風幹雞話音剛落,便立刻轉身走出了駕駛室。眼鏡和龍哥也依次跟了出去。夕羽惠和夏夏此時已經是一副如臨大敵的樣子。夏夏已經把船上的所有燈統統關掉了。周圍一下就陷入了黑暗之中。我大概明白了剛才風幹雞話,於是戰戰兢兢地掏出了龍刺。

我已經可以看到甲板上有兩個人形的東西在爬來爬去,長長的尾巴時不時的敲打在甲板上。這應該就是剛才往龍船上爬的那些人形怪物。不知道是風幹雞他們當中的誰,這時往甲板上扔了一根光棒。

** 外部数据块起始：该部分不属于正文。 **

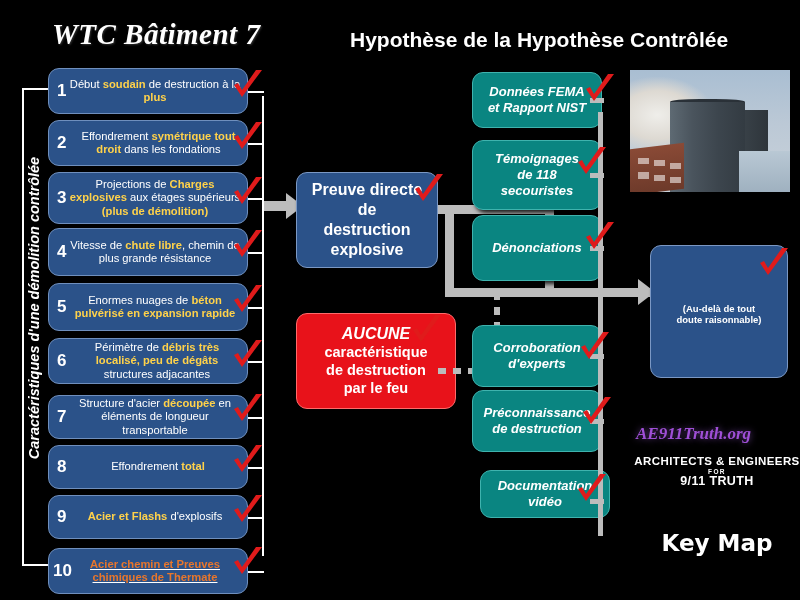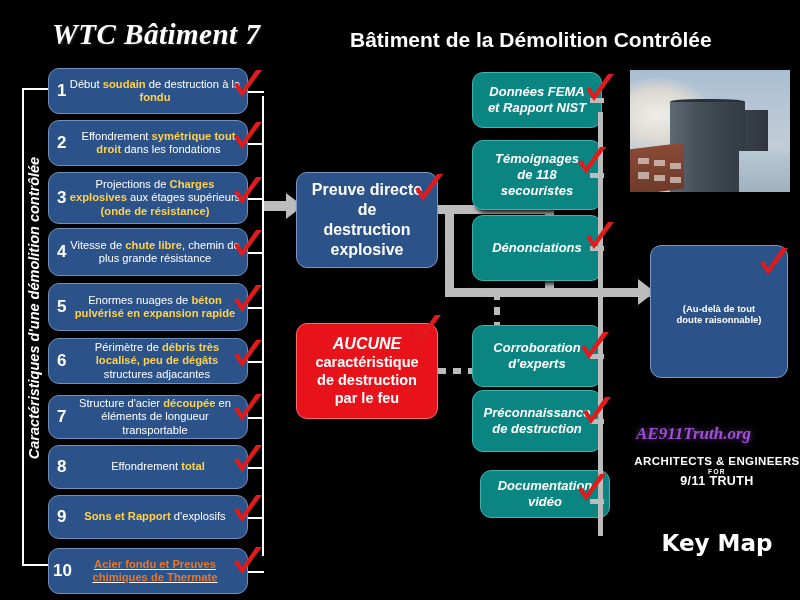--- a/index.html
+++ b/index.html
@@ -99,41 +99,41 @@
         font-size:12.5px;letter-spacing:.4px;color:#ffffff;}
   .keymap{position:absolute;left:631px;top:530px;width:172px;text-align:center;
         font-family:"DejaVu Sans",sans-serif;font-weight:bold;font-size:23px;color:#ffffff;}
 </style>
 </head>
 <body>
 
 <div id="stage">
 
   <div class="title-left">WTC Bâtiment 7</div>
-  <div class="title-right">Bâtiment de la Démolition Contrôlée</div>
+  <div class="title-right">Hypothèse de la Hypothèse Contrôlée</div>
   <div class="vlabel">Caractéristiques d'une démolition contrôlée</div>
 
   <div class="line" style="left:22px;top:88px;width:2px;height:478px;"></div>
   <div class="line" style="left:22px;top:88px;width:32px;height:2px;"></div>
   <div class="line" style="left:22px;top:564px;width:32px;height:2px;"></div>
 
   <div id="char-layer">
       <div class="box blue" style="left: 48px; top: 68px; width: 200px; height: 46px;">
         <span class="num" style="left: 8px; top: 50%; transform: translateY(-50%);">1</span>
-        <div class="inner" style="padding-left: 20px;">Début <b class="hl">soudain</b> de destruction à la <b class="hl">fondu</b></div>
+        <div class="inner" style="padding-left: 20px;">Début <b class="hl">soudain</b> de destruction à la <b class="hl">plus</b></div>
       </div>
       <div class="line" style="left: 248px; top: 91px; width: 16px; height: 2px;"></div>
       <div class="box blue" style="left: 48px; top: 120px; width: 200px; height: 46px;">
         <span class="num" style="left: 8px; top: 50%; transform: translateY(-50%);">2</span>
         <div class="inner" style="padding-left: 27px;">Effondrement <b class="hl">symétrique tout droit</b> dans les fondations</div>
       </div>
       <div class="line" style="left: 248px; top: 143px; width: 16px; height: 2px;"></div>
       <div class="box blue" style="left: 48px; top: 172px; width: 200px; height: 52px;">
         <span class="num" style="left: 8px; top: 50%; transform: translateY(-50%);">3</span>
-        <div class="inner" style="padding-left: 20px;">Projections de <b class="hl">Charges explosives</b> aux étages supérieurs <b class="hl">(onde de résistance)</b></div>
+        <div class="inner" style="padding-left: 20px;">Projections de <b class="hl">Charges explosives</b> aux étages supérieurs <b class="hl">(plus de démolition)</b></div>
       </div>
       <div class="line" style="left: 248px; top: 198px; width: 16px; height: 2px;"></div>
       <div class="box blue" style="left: 48px; top: 228px; width: 200px; height: 48px;">
         <span class="num" style="left: 8px; top: 50%; transform: translateY(-50%);">4</span>
         <div class="inner" style="padding-left: 20px;">Vitesse de <b class="hl">chute libre</b>, chemin de plus grande résistance</div>
       </div>
       <div class="line" style="left: 248px; top: 252px; width: 16px; height: 2px;"></div>
       <div class="box blue" style="left: 48px; top: 283px; width: 200px; height: 48px;">
         <span class="num" style="left: 8px; top: 50%; transform: translateY(-50%);">5</span>
         <div class="inner" style="padding-left: 20px;">Enormes nuages de <b class="hl">béton pulvérisé en expansion rapide</b></div>
@@ -149,40 +149,40 @@
         <div class="inner" style="padding-left: 20px;">Structure d'acier <b class="hl">découpée</b> en éléments de longueur transportable</div>
       </div>
       <div class="line" style="left: 248px; top: 417px; width: 16px; height: 2px;"></div>
       <div class="box blue" style="left: 48px; top: 445px; width: 200px; height: 44px;">
         <span class="num" style="left: 8px; top: 50%; transform: translateY(-50%);">8</span>
         <div class="inner" style="padding-left: 26px;">Effondrement <b class="hl">total</b></div>
       </div>
       <div class="line" style="left: 248px; top: 467px; width: 16px; height: 2px;"></div>
       <div class="box blue" style="left: 48px; top: 495px; width: 200px; height: 44px;">
         <span class="num" style="left: 8px; top: 50%; transform: translateY(-50%);">9</span>
-        <div class="inner" style="padding-left: 20px;"><b class="hl">Sons et Rapport</b> d'explosifs</div>
+        <div class="inner" style="padding-left: 20px;"><b class="hl">Acier et Flashs</b> d'explosifs</div>
       </div>
       <div class="line" style="left: 248px; top: 517px; width: 16px; height: 2px;"></div>
       <div class="box blue" style="left: 48px; top: 548px; width: 200px; height: 46px; text-decoration: underline;">
         <span class="num" style="left: 4px; top: 50%; transform: translateY(-50%);">10</span>
-        <div class="inner" style="padding-left: 20px;"><b class="hl-orange">Acier fondu et Preuves chimiques de Thermate</b></div>
+        <div class="inner" style="padding-left: 20px;"><b class="hl-orange">Acier chemin et Preuves chimiques de Thermate</b></div>
       </div>
       <div class="line" style="left: 248px; top: 571px; width: 16px; height: 2px;"></div>
     </div>
 
   <div class="line" style="left:262px;top:96px;width:2px;height:460px;"></div>
 
   <div class="gline" style="left:264px;top:201px;width:24px;height:10px;"></div>
   <div class="arrow-r" style="left:286px;top:193px;"></div>
 
   <div class="box bigblue" style="left:296px;top:172px;width:142px;height:96px;">
     <div class="inner">Preuve directe<br>de<br>destruction<br>explosive</div>
   </div>
 
-  <div class="box red" style="left:296px;top:313px;width:142px;height:96px;margin-top:10px;">
+  <div class="box red" style="left:296px;top:313px;width:160px;height:96px;">
     <div class="inner"><em>AUCUNE</em><br>caractéristique<br>de destruction<br>par le feu</div>
   </div>
 
   <div class="gline" style="left:438px;top:205px;width:8px;height:9px;"></div>
   <div class="gline" style="left:438px;top:205px;width:116px;height:9px;"></div>
   <div class="gline" style="left:545px;top:205px;width:9px;height:90px;"></div>
   <div class="gline" style="left:445px;top:288px;width:235px;height:9px;"></div>
   <div class="gline" style="left:445px;top:205px;width:9px;height:92px;"></div>
 
   <div class="dline" style="left:438px;top:368px;width:62px;height:6px;background:repeating-linear-gradient(90deg,#bcbcbc 0 8px,transparent 8px 15px);"></div>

夕羽惠給我們了一個手勢,讓我們慢慢向後退,離前麵的擋風玻璃遠一點。光棒漸亮,甲板上的東西被看了一個一清二楚。起初看到的那種人形怪物,並非是真正的人形。隻是四肢長得略有人樣,他們的腿和胳膊看起來都是收放自如。他們的身子弓著呈現出長條的弧形狀,頸部細而短連接著它們的頭和身體。它們的頭比遠處看起來要大了不少,形狀還是稍顯扁平。眼睛灰白色似橢圓形,總的來看頭部長得有些像鱷魚,但是頭部比鱷魚的微微有些隆起。

這些東西全身都是深黑色,身體外部長有一層三角狀薄薄的鱗片。總的看上去,這東西就像是一個長了猿臂、猿腿、豹身、鱷魚頭的四不像。目測來看他們的長度都差不多,算上尾巴都在兩三米的樣子。灰白色的眼珠,在他們深黑的身體中顯得格外的醒目。

這些四不像看到光棒的亮光之後,並沒有什麽特別的反應。依舊在甲板之上走來走去,完全不去在意那些亮光。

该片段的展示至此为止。